— OBIETTIVO DEL COMPITO —
Per favore, trascrivi senza alcuna modifica le righe qui sotto, partendo da quella che contiene "common name: Harlequin ladybird" e proseguendo fino a quella che contiene "scientific name: Xanthogaleruca luteola", entrambe incluse.

— MATERIALE DI LAVORO —
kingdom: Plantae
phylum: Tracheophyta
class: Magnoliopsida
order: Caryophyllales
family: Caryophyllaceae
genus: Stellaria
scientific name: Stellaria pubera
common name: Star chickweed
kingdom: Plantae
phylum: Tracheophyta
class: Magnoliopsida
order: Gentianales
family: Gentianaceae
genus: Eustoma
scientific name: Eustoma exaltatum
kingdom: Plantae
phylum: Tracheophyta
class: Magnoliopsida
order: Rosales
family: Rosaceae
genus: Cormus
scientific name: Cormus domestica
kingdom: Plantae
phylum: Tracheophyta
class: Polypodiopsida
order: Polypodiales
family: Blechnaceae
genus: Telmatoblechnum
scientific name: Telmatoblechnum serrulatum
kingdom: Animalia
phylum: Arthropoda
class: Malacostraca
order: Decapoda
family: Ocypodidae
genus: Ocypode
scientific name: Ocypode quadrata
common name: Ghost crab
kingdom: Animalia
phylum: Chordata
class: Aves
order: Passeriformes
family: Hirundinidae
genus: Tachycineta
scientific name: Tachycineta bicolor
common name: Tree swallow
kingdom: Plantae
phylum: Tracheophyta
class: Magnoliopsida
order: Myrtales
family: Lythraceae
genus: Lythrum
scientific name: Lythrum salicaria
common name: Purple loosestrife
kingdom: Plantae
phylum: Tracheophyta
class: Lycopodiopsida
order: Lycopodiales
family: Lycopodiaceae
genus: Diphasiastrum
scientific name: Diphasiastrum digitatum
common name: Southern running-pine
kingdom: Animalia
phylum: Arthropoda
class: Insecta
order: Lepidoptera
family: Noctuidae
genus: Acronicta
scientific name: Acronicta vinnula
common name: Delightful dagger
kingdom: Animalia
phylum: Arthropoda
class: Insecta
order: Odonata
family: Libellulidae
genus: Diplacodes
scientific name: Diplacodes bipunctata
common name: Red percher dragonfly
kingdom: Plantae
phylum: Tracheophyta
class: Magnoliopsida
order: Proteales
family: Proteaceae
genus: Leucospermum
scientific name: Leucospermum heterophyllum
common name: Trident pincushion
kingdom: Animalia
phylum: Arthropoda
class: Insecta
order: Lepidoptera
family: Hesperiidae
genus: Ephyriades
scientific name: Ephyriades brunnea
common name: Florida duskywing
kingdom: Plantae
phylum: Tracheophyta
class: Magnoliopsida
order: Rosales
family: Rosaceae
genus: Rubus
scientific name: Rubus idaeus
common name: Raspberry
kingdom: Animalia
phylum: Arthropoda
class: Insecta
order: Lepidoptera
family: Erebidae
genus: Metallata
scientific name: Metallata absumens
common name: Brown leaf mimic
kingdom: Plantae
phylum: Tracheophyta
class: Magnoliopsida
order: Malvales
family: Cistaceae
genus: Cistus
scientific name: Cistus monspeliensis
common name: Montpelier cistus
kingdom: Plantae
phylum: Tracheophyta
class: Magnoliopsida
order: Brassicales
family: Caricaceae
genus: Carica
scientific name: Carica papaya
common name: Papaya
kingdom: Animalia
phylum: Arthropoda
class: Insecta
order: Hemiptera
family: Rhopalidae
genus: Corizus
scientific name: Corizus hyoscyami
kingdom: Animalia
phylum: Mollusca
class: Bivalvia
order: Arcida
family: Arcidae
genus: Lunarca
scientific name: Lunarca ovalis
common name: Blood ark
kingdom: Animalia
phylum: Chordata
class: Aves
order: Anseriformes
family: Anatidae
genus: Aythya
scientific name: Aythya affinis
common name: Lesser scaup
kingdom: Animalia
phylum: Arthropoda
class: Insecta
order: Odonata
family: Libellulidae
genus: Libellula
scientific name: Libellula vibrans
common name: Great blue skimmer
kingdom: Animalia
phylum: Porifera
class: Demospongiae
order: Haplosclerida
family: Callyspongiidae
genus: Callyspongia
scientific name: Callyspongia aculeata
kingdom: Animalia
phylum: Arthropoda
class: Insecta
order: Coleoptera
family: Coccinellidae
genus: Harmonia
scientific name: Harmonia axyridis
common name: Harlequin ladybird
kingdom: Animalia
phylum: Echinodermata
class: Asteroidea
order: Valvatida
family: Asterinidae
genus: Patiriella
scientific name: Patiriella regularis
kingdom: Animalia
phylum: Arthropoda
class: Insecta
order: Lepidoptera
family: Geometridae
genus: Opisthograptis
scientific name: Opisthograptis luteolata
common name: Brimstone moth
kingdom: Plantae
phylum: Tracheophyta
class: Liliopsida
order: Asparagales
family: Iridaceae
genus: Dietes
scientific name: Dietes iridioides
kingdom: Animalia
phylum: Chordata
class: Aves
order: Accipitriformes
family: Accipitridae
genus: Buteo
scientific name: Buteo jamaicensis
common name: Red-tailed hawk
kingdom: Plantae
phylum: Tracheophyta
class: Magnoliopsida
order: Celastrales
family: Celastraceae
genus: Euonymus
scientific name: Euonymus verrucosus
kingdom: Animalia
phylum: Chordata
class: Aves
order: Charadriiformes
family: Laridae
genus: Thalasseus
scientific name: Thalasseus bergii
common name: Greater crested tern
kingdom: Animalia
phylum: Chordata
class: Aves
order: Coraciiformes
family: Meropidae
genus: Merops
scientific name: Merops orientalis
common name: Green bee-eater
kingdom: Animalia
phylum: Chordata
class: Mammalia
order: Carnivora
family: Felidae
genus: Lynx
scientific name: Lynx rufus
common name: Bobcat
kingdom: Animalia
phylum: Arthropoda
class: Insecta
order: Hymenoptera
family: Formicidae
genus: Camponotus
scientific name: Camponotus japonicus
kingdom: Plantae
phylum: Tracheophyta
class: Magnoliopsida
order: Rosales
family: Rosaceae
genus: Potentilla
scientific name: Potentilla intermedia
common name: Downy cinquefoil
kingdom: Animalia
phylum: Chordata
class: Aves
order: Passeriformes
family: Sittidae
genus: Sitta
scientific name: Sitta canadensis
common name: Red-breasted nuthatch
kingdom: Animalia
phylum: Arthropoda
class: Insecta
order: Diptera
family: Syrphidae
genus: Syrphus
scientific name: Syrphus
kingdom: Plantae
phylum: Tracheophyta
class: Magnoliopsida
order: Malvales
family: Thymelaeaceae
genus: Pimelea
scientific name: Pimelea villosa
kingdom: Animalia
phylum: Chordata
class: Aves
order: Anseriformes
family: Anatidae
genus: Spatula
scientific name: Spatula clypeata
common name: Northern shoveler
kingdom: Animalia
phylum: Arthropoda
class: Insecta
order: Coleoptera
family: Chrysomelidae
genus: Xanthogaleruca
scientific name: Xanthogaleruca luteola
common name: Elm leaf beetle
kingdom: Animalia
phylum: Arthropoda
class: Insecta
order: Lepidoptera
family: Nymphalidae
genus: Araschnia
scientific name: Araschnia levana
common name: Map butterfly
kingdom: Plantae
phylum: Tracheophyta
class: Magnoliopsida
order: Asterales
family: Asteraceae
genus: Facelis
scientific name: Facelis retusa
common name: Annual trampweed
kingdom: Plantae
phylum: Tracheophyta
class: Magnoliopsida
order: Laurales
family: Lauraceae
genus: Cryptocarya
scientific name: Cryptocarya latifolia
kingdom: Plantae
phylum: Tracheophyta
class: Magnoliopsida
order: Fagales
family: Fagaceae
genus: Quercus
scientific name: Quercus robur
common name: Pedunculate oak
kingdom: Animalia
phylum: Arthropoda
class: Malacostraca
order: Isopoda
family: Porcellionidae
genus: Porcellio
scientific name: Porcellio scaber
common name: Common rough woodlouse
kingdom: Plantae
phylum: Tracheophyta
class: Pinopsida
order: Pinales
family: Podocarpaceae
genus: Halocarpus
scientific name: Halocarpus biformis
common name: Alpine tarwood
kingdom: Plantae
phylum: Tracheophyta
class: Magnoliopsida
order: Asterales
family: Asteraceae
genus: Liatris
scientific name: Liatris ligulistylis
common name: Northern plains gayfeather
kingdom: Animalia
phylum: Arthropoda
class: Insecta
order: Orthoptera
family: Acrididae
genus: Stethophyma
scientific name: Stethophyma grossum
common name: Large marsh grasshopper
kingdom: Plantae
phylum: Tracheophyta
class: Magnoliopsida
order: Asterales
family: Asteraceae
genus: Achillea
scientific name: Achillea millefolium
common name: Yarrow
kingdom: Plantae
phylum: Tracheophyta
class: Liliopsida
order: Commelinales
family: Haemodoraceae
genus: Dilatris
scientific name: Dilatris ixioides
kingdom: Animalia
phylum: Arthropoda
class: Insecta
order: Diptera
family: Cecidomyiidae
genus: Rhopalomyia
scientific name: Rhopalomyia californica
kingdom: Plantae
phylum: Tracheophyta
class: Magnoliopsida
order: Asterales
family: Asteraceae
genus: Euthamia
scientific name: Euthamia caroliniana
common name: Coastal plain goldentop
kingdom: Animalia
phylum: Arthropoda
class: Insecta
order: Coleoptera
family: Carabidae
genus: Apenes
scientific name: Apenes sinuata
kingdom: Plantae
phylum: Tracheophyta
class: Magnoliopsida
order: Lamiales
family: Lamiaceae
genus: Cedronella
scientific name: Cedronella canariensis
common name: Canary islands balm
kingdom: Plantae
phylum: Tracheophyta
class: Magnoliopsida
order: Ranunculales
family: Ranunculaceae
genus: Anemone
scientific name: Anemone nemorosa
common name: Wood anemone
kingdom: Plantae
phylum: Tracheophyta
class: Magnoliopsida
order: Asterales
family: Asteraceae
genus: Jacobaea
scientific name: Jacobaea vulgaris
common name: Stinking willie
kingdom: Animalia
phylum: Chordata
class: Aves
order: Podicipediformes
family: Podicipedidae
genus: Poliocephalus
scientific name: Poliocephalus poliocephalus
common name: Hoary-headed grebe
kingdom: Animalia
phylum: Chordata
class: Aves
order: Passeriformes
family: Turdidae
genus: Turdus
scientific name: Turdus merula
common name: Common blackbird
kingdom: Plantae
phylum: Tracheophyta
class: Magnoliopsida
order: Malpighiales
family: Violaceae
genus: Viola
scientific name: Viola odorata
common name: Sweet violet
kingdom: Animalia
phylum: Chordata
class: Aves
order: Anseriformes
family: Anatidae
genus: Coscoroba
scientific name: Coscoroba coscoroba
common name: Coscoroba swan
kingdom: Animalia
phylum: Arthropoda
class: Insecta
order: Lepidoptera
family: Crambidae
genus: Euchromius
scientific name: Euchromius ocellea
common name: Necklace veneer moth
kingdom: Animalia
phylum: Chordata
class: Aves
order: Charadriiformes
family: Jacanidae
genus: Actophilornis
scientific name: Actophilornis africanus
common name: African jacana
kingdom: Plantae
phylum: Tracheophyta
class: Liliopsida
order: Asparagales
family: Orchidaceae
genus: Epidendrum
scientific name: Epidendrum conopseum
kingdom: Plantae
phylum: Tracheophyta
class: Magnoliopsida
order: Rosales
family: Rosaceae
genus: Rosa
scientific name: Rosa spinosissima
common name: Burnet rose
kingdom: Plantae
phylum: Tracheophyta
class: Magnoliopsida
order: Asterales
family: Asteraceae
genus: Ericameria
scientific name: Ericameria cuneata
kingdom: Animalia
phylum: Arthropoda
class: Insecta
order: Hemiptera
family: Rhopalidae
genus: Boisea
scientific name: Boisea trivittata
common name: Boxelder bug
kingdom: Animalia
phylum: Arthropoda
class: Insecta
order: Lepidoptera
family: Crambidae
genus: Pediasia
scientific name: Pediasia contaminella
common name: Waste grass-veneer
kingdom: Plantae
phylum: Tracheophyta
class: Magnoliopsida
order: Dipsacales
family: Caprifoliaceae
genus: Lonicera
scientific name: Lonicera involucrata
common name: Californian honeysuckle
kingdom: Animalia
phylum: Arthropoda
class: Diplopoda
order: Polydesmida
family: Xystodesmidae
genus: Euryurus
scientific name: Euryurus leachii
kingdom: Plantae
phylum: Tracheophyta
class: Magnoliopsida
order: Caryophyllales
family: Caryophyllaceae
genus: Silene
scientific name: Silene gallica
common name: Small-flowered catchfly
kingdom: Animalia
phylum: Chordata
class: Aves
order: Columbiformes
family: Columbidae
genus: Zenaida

— SOLUZIONE DEL PROBLEMA —
common name: Harlequin ladybird
kingdom: Animalia
phylum: Echinodermata
class: Asteroidea
order: Valvatida
family: Asterinidae
genus: Patiriella
scientific name: Patiriella regularis
kingdom: Animalia
phylum: Arthropoda
class: Insecta
order: Lepidoptera
family: Geometridae
genus: Opisthograptis
scientific name: Opisthograptis luteolata
common name: Brimstone moth
kingdom: Plantae
phylum: Tracheophyta
class: Liliopsida
order: Asparagales
family: Iridaceae
genus: Dietes
scientific name: Dietes iridioides
kingdom: Animalia
phylum: Chordata
class: Aves
order: Accipitriformes
family: Accipitridae
genus: Buteo
scientific name: Buteo jamaicensis
common name: Red-tailed hawk
kingdom: Plantae
phylum: Tracheophyta
class: Magnoliopsida
order: Celastrales
family: Celastraceae
genus: Euonymus
scientific name: Euonymus verrucosus
kingdom: Animalia
phylum: Chordata
class: Aves
order: Charadriiformes
family: Laridae
genus: Thalasseus
scientific name: Thalasseus bergii
common name: Greater crested tern
kingdom: Animalia
phylum: Chordata
class: Aves
order: Coraciiformes
family: Meropidae
genus: Merops
scientific name: Merops orientalis
common name: Green bee-eater
kingdom: Animalia
phylum: Chordata
class: Mammalia
order: Carnivora
family: Felidae
genus: Lynx
scientific name: Lynx rufus
common name: Bobcat
kingdom: Animalia
phylum: Arthropoda
class: Insecta
order: Hymenoptera
family: Formicidae
genus: Camponotus
scientific name: Camponotus japonicus
kingdom: Plantae
phylum: Tracheophyta
class: Magnoliopsida
order: Rosales
family: Rosaceae
genus: Potentilla
scientific name: Potentilla intermedia
common name: Downy cinquefoil
kingdom: Animalia
phylum: Chordata
class: Aves
order: Passeriformes
family: Sittidae
genus: Sitta
scientific name: Sitta canadensis
common name: Red-breasted nuthatch
kingdom: Animalia
phylum: Arthropoda
class: Insecta
order: Diptera
family: Syrphidae
genus: Syrphus
scientific name: Syrphus
kingdom: Plantae
phylum: Tracheophyta
class: Magnoliopsida
order: Malvales
family: Thymelaeaceae
genus: Pimelea
scientific name: Pimelea villosa
kingdom: Animalia
phylum: Chordata
class: Aves
order: Anseriformes
family: Anatidae
genus: Spatula
scientific name: Spatula clypeata
common name: Northern shoveler
kingdom: Animalia
phylum: Arthropoda
class: Insecta
order: Coleoptera
family: Chrysomelidae
genus: Xanthogaleruca
scientific name: Xanthogaleruca luteola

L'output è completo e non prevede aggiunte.